*PASSAGE*.
The release of Bot Colony by Montreal-based gaming company North Side, Inc. this week marks a breakthrough in gaming technology. Verbal communication is the main form of communication with other game characters and their response to a player’s statements demonstrates not only a profound level of voice recognition, but also a greater understanding of language meaning by computers.


The potential impact these advances have goes well beyond the gaming market and into areas like training and simulation. It may also be another step toward vocal input as a primary means of entering data.

Bot Colony is an adventure game where robot characters are more ubiquitous than Starbucks. A successful robotics corporation faces never-ending threats of sabotage and industrial espionage from rivals that force the company to relocate key operations to a remote island in the Pacific.

Three critical robot prototypes are missing, and the idea of the game is find the persons responsible and recover the prototypes. While progressing through solving the case, several characters appear and the player must communicate with them verbally.

The technology is yet another advance in gaming over the past 30 years that has gone from two-dimensional “shoot-‘em up” games to sophisticated three-dimensional games that have a plot and can take considerable learning to play.

*WORK REQUEST*. Repeat, word for word, the part of the Bot Colony article from "Bot Colony is" to "in the Pacific.". This data was drawn from a separate source, not from the Bot Colony article.

*Collected data*.
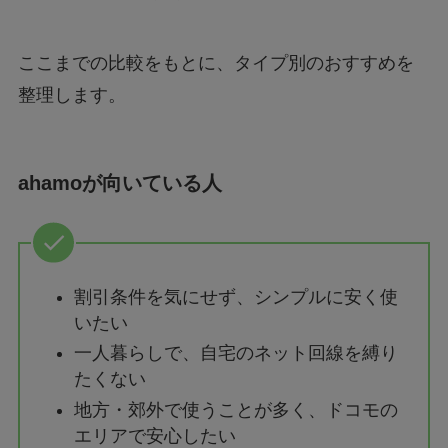
ここまでの比較をもとに、タイプ別のおすすめを
整理します。
ahamoが向いている人
割引条件を気にせず、シンプルに安く使
いたい
一人暮らしで、自宅のネット回線を縛り
たくない
地方・郊外で使うことが多く、ドコモの
エリアで安心したい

*TASK OUTPUT*.
Bot Colony is an adventure game where robot characters are more ubiquitous than Starbucks. A successful robotics corporation faces never-ending threats of sabotage and industrial espionage from rivals that force the company to relocate key operations to a remote island in the Pacific.